RPPCAModel extends PCA by letting expected-return information influence factor extraction.

Conceptually, it moves from:

  • explaining covariance only

to:

  • explaining covariance and cross-sectional mean differences

This makes it attractive when you want factors that matter for pricing rather than only for variance decomposition.

The model follows Lettau and Pelger (2020): the extraction criterion blends covariance structure with pricing information instead of treating those as separate downstream concerns.

Key config fields:

  • gamma
  • base_moment
  • scale_by_asset_volatility
  • normalize_loadings
  • orthogonalize_factors

IPCA

IPCAModel is the linear bridge between PCA and neural conditional factor models.

Economic idea:

  • asset loadings are not static
  • they are linear functions of observable characteristics

In the library, IPCAModel:

  • consumes CrossSectionBatch
  • alternates between factor estimation and gamma estimation
  • returns a LatentFactorState with conditional betas and factor history

The economic interpretation follows Kelly, Pruitt, and Su (2019): characteristics do not predict returns directly in an unconstrained way. They parameterize conditional factor exposures.

Predictive use:

  • forecast factor premia from historical factor returns
  • map current conditional betas times those premia back to assets

CAE

CAEModel is a conditional autoencoder structural extractor.

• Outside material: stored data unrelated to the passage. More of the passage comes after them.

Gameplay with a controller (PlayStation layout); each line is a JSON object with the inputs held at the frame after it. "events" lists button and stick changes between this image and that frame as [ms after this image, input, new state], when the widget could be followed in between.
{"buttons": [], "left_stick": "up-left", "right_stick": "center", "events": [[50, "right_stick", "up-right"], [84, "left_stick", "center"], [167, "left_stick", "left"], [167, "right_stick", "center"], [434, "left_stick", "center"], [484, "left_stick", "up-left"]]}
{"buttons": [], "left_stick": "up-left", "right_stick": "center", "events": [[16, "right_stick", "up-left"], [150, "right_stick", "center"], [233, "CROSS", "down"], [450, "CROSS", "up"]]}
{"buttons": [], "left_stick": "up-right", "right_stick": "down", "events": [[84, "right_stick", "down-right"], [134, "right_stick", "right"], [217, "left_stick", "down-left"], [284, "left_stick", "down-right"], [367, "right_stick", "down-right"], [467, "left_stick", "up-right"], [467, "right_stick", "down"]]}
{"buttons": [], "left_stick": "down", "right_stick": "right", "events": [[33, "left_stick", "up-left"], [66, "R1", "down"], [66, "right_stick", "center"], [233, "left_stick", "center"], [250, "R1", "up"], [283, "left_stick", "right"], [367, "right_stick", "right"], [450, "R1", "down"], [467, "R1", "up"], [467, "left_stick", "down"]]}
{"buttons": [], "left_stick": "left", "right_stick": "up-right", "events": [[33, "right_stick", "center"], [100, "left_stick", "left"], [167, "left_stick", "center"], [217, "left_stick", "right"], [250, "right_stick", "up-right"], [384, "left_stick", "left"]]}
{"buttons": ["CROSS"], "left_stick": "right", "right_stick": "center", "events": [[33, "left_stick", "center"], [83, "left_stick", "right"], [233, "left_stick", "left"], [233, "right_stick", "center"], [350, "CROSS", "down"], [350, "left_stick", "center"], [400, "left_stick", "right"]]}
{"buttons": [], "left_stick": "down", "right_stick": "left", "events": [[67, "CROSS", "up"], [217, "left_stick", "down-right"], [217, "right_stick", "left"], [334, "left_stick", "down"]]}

It should be interpreted as:

  • a nonlinear extension of IPCA
  • not as a direct supervised return predictor

The model learns:

  • a nonlinear mapping from characteristics to betas
  • latent factor returns from managed portfolios

Conditional Autoencoder Architecture

The implementable return forecast is still a two-step object:

current nonlinear betas × ex ante factor-premium forecast

Current implementation features:

  • configurable hidden units
  • checkpoint-aware training
  • optional ensemble averaging across saved checkpoints
  • classification mode that still keeps factor construction tied to continuous returns

This is the right way to think about the model:

  • CAEModel is a nonlinear extension of IPCA
  • the fitted return uses realized latent factor returns
  • the tradeable forecast replaces those realized factor returns with an ex ante premium estimate

That is exactly why CAEModel lives naturally inside LatentFactorForecastPipeline rather than exposing a monolithic end-to-end return-prediction API.

Persistent Vs Ragged

The split between panel and cross-sectional models is intentional.

Persistent-panel family

  • PCAModel
  • RPPCAModel

Ragged cross-sectional family

  • IPCAModel
  • CAEModel

This is not an implementation detail. It reflects the actual assumptions the models need.

If entity identity is unstable, use IPCAModel or CAEModel, not PCAModel or RPPCAModel.

Simple baseline

  • PCAModel or IPCAModel
  • ExpandingMeanFactorForecaster
  • BetaLambdaMapper

Pricing-aware linear baseline

  • RPPCAModel
  • ExpandingMeanFactorForecaster
  • BetaLambdaMapper

Nonlinear latent-factor baseline

  • CAEModel
  • ExpandingMeanFactorForecaster
  • BetaLambdaMapper

Better-than-mean factor forecasting

Swap in:

  • AR1FactorForecaster
  • EWMABaseFactorForecaster

without changing the structural model.